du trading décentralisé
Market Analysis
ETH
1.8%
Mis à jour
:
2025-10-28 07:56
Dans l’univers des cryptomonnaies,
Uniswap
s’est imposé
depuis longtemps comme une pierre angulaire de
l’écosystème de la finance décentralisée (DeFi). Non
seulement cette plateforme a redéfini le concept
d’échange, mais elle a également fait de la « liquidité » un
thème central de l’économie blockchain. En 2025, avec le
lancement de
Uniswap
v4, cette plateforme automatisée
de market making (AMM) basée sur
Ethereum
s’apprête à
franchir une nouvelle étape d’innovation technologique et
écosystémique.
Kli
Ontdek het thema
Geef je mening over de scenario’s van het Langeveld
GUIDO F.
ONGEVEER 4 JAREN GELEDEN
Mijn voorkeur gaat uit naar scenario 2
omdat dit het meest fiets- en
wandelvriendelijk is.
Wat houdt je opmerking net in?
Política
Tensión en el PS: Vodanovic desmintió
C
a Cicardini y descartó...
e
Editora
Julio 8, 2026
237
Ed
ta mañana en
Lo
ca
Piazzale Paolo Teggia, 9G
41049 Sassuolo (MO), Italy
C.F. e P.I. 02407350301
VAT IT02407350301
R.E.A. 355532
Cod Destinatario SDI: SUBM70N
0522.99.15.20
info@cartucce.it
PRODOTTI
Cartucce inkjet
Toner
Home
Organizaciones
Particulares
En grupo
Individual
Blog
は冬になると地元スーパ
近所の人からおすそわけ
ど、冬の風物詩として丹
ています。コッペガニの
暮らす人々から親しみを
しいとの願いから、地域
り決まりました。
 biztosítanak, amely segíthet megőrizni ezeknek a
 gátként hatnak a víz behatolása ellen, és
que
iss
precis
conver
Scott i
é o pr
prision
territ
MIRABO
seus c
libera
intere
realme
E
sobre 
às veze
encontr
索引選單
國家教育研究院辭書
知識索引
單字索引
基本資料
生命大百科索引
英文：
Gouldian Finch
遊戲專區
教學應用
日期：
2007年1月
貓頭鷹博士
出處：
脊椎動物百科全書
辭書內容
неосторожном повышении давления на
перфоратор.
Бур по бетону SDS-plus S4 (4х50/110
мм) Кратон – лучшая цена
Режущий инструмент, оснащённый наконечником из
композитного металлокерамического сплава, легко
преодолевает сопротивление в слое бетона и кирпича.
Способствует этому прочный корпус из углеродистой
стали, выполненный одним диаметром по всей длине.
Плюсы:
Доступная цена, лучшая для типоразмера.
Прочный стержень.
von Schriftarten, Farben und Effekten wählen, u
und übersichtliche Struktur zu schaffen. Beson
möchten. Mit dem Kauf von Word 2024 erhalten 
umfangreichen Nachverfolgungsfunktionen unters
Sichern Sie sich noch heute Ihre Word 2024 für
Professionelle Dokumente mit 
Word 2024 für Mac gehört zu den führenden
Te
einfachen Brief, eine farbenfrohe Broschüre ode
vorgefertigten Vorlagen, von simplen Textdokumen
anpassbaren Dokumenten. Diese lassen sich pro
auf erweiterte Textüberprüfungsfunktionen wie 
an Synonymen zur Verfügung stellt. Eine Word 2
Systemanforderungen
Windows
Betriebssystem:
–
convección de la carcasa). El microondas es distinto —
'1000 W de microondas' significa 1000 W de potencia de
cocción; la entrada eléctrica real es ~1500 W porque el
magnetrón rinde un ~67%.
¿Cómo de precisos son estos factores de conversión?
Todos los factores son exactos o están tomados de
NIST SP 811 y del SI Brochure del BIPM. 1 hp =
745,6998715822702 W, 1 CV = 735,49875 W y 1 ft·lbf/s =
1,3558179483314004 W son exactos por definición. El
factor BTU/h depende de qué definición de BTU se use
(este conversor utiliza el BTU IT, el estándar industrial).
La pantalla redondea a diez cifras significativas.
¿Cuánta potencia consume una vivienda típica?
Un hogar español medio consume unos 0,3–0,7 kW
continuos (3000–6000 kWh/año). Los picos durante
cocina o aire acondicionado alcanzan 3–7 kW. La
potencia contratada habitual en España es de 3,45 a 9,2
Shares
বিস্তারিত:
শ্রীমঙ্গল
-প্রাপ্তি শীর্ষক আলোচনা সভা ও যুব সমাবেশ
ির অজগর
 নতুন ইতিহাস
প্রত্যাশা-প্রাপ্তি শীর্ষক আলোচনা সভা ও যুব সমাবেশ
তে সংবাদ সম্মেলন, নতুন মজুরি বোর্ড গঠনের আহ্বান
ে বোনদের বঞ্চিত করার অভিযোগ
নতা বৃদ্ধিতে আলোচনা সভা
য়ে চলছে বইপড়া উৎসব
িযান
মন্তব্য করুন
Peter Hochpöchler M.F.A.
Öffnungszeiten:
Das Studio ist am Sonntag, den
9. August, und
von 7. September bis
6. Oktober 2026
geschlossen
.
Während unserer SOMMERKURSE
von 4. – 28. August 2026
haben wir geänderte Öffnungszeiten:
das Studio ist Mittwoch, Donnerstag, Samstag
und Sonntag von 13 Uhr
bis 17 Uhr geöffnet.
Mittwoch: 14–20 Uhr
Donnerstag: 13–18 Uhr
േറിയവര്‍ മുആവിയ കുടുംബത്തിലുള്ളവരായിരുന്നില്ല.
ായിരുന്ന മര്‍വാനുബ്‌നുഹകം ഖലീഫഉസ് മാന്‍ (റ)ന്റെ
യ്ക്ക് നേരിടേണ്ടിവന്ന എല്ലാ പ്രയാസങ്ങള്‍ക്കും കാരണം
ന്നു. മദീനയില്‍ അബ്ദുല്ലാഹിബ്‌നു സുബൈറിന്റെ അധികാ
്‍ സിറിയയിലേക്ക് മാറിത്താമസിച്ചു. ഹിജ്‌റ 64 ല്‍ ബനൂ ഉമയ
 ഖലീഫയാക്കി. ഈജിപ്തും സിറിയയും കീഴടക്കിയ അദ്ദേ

----------

- _Directive_
Report every line of the records that contains the string "Studio", copying each line in full and matching case exactly.

- _Response below_
Das Studio ist am Sonntag, den
das Studio ist Mittwoch, Donnerstag, Samstag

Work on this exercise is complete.